En 2012, une importante cargaison de bois a été saisie dans la zone centrale de la réserve. Arrêté et mis à la disposition de la justice, le propriétaire, ancien cadre de la réserve converti en scieur, avait été relâché non sans récupérer sa marchandise à la stupéfaction générale.

Menaces d’exclusion par l’Unesco, le gouvernement interpellé

C’est inimaginable ! Ils coupent du bois en toute quiétude et parfois sans tenir compte de l’âge des arbres comme si cette réserve était comparable à une porcherie sans maître“, s’inquiétait un paysan de Mangala, agglomération proche de ce site. Les travailleurs, frustrés, ont été formels : si rien n’est fait, leur paysage se transformera dans quelques années en une zone de forêt secondaire, juste bonne pour l’agriculture vivrière. Comme commençaient déjà de le faire certains villages établis dans les zones protégées.

Pourtant, depuis plus de quatre ans, les responsables de l’Unesco brandissaient la menace de rayer de la liste des aires protégées, la Réserve de biosphère de Luki, si le gouvernement congolais ne prend pas de mesures nécessaires pour assurer sa survie. La réserve de Luki, ont-ils fait remarquer, « ne répond plus, à l’état où elle se trouve, aux normes de l’Unesco qui exigent la protection sans faille de sa biodiversité ». Ils promettaient d’ailleurs qu’en fin 2014, si rien n’est fait pour améliorer et renforcer son système sécuritaire, elle sera d’office virée.

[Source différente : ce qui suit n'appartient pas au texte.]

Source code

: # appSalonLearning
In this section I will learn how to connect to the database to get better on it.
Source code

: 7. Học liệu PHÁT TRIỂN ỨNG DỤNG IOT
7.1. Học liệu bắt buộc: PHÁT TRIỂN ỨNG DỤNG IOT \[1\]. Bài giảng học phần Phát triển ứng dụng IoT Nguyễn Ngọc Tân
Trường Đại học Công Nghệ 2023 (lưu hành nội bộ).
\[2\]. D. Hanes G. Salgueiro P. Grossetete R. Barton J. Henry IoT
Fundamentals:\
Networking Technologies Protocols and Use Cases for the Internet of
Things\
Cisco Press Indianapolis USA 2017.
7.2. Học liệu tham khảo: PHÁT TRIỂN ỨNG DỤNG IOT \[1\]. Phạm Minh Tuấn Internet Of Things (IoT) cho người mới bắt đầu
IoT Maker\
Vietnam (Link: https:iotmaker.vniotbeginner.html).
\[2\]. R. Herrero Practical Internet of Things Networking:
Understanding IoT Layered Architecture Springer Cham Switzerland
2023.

La réserve de Luki reconnue depuis 1979

Domaine boisé de l’Etat créé en 1937, la réserve de biosphère de Luki est l’une des deux seules zones de forêt primaire restantes dans la province du Bas-Congo. Elle a été reconnue comme aire protégée par l’Unesco en 1979. Elle couvre une superficie totale de 33 000 hectares. Relique de la forêt du Mayumbe unique en son genre, la réserve de Luki est aussi intégrée dans un processus transnational qui rassemble la RDC, l’Angola et le Congo/Brazzaville.

En 2011, l’Organisation des Nations Unies pour la protection de l’environnement y avait dépêché ses émissaires pour faire un état de lieux. Dans leur rapport, les experts recommandaient au comité national MAB (Man and the biosphere)/Rdc d’installer au plus vite « des cameras et des vidéothèques de sécurité dans cette réserve compte tenu de l’immensité de ses étendues ». Mais depuis lors, rien n’est encore fait jusqu’à présent.

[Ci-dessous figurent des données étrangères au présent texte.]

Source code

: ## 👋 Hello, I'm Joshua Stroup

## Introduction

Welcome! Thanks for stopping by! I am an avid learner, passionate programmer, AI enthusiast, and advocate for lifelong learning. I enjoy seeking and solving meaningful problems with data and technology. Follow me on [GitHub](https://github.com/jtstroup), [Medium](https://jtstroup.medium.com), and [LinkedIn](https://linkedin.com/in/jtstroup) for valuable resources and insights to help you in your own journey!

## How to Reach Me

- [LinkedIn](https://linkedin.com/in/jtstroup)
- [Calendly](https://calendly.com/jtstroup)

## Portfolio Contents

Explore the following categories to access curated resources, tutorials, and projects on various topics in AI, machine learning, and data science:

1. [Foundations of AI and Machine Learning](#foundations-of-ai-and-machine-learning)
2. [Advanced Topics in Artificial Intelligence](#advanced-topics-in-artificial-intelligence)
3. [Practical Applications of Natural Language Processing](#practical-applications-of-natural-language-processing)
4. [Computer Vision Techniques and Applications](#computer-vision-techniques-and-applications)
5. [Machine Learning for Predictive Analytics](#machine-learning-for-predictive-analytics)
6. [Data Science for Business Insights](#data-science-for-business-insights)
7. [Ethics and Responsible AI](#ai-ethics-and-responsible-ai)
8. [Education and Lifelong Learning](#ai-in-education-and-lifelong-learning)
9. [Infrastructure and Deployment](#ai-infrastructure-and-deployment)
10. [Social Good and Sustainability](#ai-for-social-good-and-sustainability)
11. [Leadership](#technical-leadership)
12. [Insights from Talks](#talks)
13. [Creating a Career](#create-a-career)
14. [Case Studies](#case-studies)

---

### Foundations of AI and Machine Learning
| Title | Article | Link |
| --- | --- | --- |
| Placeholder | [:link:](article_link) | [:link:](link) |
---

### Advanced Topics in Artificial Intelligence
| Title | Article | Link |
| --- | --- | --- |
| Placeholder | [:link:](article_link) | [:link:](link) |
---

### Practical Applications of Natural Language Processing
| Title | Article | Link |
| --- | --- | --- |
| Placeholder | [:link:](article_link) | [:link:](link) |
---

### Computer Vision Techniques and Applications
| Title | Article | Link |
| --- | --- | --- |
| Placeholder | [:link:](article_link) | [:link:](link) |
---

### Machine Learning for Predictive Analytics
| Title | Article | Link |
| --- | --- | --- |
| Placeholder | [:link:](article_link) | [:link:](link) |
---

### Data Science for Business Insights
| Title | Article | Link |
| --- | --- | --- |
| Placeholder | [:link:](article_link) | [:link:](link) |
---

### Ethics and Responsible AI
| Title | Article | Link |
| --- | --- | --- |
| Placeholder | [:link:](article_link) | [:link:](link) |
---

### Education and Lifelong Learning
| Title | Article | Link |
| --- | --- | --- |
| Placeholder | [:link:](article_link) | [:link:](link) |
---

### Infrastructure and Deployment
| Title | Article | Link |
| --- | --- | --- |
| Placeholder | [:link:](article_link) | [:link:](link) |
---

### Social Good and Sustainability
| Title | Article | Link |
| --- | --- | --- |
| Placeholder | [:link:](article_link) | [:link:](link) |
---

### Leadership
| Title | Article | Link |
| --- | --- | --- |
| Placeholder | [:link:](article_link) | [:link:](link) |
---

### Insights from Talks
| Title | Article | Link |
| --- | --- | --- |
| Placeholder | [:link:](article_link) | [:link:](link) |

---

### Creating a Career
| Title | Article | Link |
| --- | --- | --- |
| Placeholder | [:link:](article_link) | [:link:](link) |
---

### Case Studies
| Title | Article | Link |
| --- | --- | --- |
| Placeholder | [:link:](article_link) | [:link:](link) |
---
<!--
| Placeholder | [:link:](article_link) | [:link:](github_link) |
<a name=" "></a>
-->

Nombre d’espèces réduit de moitié

Après les zones tampon et de transition de la Réserve où presque tous les bois précieux tels que les “limbas plantains” sont sauvagement sciés, leurs destructeurs au nombre desquels les paysans des villages environnants, s’attaquent depuis les dernières années à sa zone centrale très riche en “tola”. Damien Nlandu Panzu, responsable chargé des travaux forestiers et cartographe de la Réserve regrettait que « de 1 052 espèces floristiques et près d’une soixantaine d’espèces fauniques qu’elle comptait jadis, il n’en reste plus que près de la moitié pour chacune d’elles ».

Laurent Nsenga de WWF avait préconisé la création de barrières notamment à Kai-Kalunga à l’entrée et au village Monzi, à la sortie de la Réserve. « Chacune disposera des certificats qu’elle aura à délivrer à tout véhicule transportant du charbon ou de bois afin d’attester leur provenance », suggérait-il.